Tyler Roney recently was mistaken for a superhero. The 15-month-old from Tinley Park was out shopping with his mom, Jennifer Roney and twin sister, Megan, when a little girl approached them and asked if Tyler was Spiderman. His unique headgear had attracted the girl’s attention.
In fact, Tyler was wearing a medical device called a DOC (dynamic orthotic cranioplasty) band to correct his deformational plagiocephaly.
Plagiocephaly means that a baby’s head is misshapen and flat on one side or in the back due to too much pressure being applied on the soft skull.
Since 1992, when the American Academy of Pediatrics began advising parents to put their babies to sleep on their backs to prevent sudden infant death syndrome, there has been an increase in the number of babies with plagiocephaly, from 1 in 300 births in 1979 to 1 in 50 today.
If a baby has low muscular tone and control (due to weak neck muscles or being constrained in utero, both of which apply in Tyler’s case), he might be more prone to developing plagiocephaly, says Mary Kay McGuire, a clinician at Cranial Technologies in Oakbrook Terrace, which provides physical and occupational therapy to children.
Back sleeping and spending time in a car seat, bouncy seat or swing exacerbate the problem, because the baby’s head remains pressed against a flat surface.
A cosmetic matter?
While experts debate the long-term impact of plagiocephaly, many studies link it to developmental problems. For example, some babies with the condition might not meet the early major milestones of gaining head control, sitting up or crawling.
McGuire says she sees kids who didn’t spend time on their stomachs strugging later, in kindergarten, with fine motor skills, unable to use crayons or scissors properly.

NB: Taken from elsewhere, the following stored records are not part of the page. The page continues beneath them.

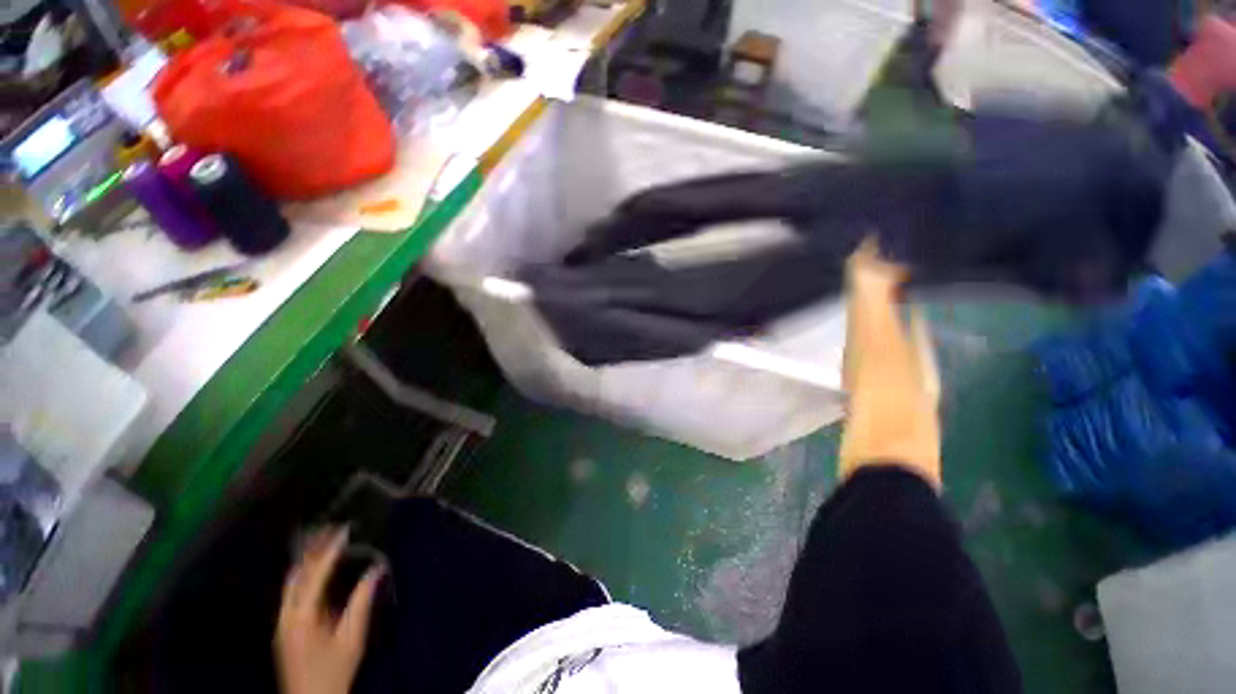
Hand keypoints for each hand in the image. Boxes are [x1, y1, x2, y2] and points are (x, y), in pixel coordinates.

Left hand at [275, 527, 383, 693]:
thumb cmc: (334, 671)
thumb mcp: (352, 638)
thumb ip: (362, 603)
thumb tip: (376, 570)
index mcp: (302, 616)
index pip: (316, 574)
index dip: (330, 550)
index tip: (344, 530)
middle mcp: (287, 615)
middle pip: (297, 575)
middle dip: (313, 550)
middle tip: (330, 529)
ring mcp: (282, 622)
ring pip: (291, 583)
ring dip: (307, 561)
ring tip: (322, 541)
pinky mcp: (284, 628)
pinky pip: (292, 593)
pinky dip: (304, 576)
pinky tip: (314, 570)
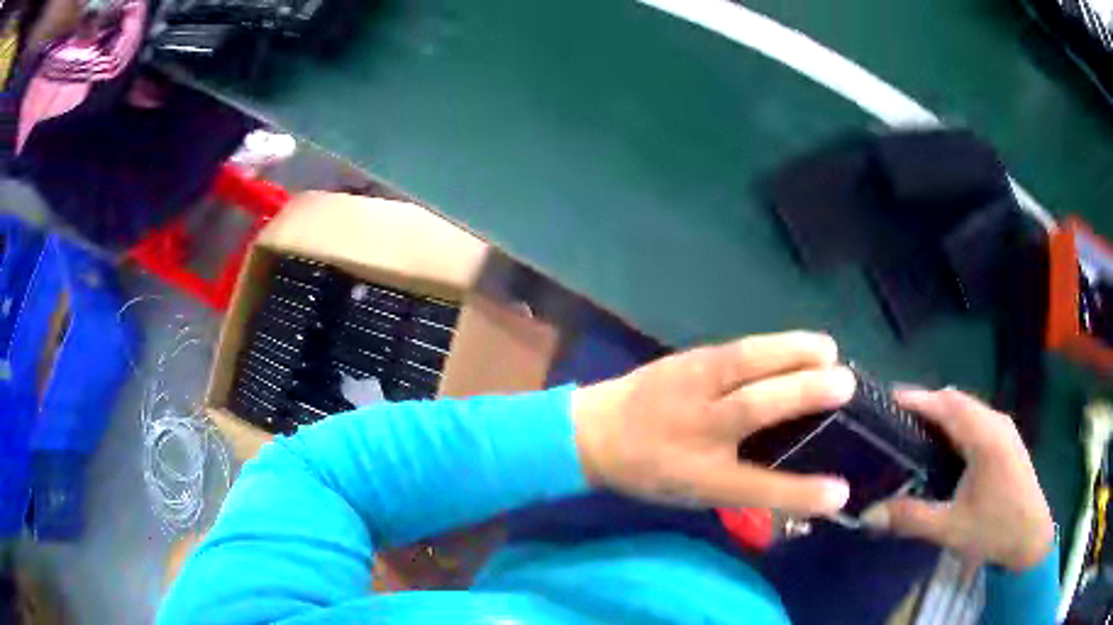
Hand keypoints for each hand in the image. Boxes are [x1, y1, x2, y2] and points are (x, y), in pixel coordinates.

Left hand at [570, 331, 855, 516]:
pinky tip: (797, 344)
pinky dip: (773, 345)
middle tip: (846, 385)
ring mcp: (687, 387)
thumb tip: (799, 482)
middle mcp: (694, 429)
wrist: (591, 431)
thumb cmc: (648, 471)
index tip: (840, 492)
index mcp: (696, 474)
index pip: (755, 487)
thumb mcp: (691, 494)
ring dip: (792, 353)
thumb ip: (742, 488)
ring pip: (745, 364)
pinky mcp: (685, 359)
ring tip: (830, 351)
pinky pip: (736, 349)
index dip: (798, 491)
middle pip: (754, 409)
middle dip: (803, 395)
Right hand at [862, 389, 1054, 570]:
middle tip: (895, 417)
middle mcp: (996, 423)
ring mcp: (1004, 430)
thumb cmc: (994, 530)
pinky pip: (976, 420)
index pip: (947, 404)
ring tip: (915, 429)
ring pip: (968, 409)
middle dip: (926, 403)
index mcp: (985, 437)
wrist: (1030, 539)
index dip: (917, 398)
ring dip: (942, 412)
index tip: (886, 399)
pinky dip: (955, 423)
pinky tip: (945, 446)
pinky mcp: (1007, 441)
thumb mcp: (951, 529)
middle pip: (957, 400)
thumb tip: (868, 514)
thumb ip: (911, 518)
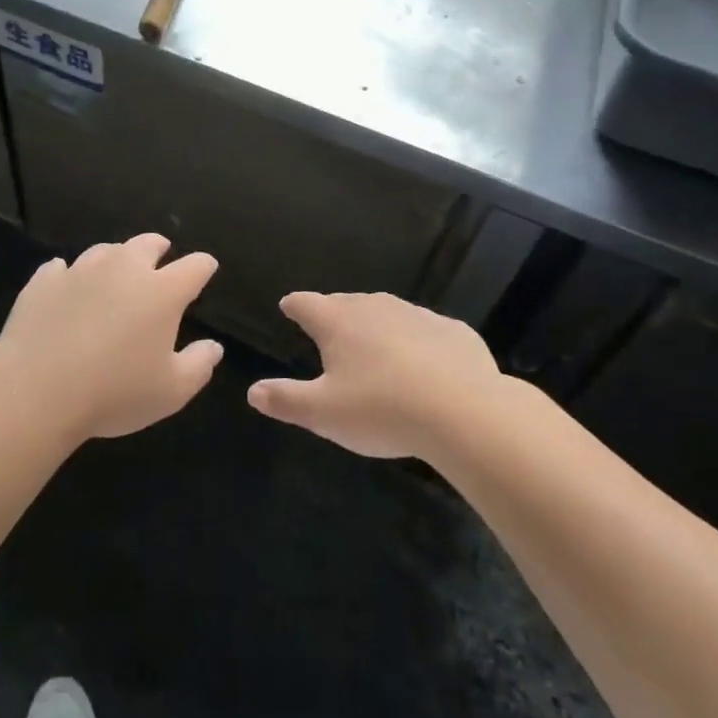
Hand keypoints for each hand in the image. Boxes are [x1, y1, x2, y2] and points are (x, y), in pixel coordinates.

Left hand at [0, 234, 222, 442]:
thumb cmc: (114, 393)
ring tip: (114, 273)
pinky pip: (60, 269)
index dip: (203, 267)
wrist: (36, 390)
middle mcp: (124, 269)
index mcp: (162, 291)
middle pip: (147, 244)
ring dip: (115, 259)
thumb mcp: (171, 392)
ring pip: (105, 251)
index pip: (194, 267)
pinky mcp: (44, 281)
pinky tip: (66, 286)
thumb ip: (198, 365)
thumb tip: (213, 347)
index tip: (206, 269)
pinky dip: (69, 275)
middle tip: (161, 256)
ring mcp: (80, 271)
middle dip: (159, 248)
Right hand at [248, 292, 501, 458]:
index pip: (305, 304)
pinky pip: (426, 331)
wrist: (464, 412)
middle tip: (329, 331)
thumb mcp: (323, 414)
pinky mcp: (453, 331)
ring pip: (387, 313)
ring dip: (376, 326)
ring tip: (374, 347)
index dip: (294, 306)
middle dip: (334, 314)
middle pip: (345, 303)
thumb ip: (285, 400)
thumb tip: (253, 391)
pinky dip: (417, 342)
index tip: (288, 306)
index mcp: (337, 322)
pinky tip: (425, 365)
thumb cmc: (381, 410)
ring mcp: (416, 315)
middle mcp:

In addition, experts suspect that a baby’s visual perception may be affected by asymmetrical features caused by a lopsided head.
Roney’s pediatrician told her not to worry—that Tyler’s misshapen skull eventually would round out on its own. She was told to do some "aggressive repositioning," which involved rotating the baby’s head, doing some stretching exercises and giving him adequate "tummy time." But when Tyler’s head stayed flat and he continued to favor one side, she took matters into her own hands and contacted Cranial Technologies.
The earlier children start therapy, the better results they will have, says McGuire. The best time to start the band phase of treatment is when children are 4 to 6 months old.
Treatment consists of a lightweight band that applies gentle pressure to the malleable skull in order to reshape and round it out. Typically, a baby wears this band 23 hours a day for three to four months.
Roney is thrilled with the results from the band, which she says is easy for her son to wear and has reduced the flatness of his head. "It’s so important to not let a lackadaisical doctor get in the way of treating your baby in a timely fashion," she says.
Lisa Geiger, Downers Grove mom of 18-month old Andrew, agrees. A friend who is an occupational therapist persuaded her to take Andrew for an evaluation. Today, he sports a round head and symmetrical face after a brief stint of wearing the DOC band.
McGuire wishes that the message about plagiocephaly was as "in your face" as the "Back to Sleep" campaign. Roney says that the phrase "tummy time" doesn’t adequately communicate the importance of the activity. "It sounds like something that’s fun and entirely optional," she says, "but it’s not."
Jill S. Browning is a writer and mother of triplets in Downers Grove.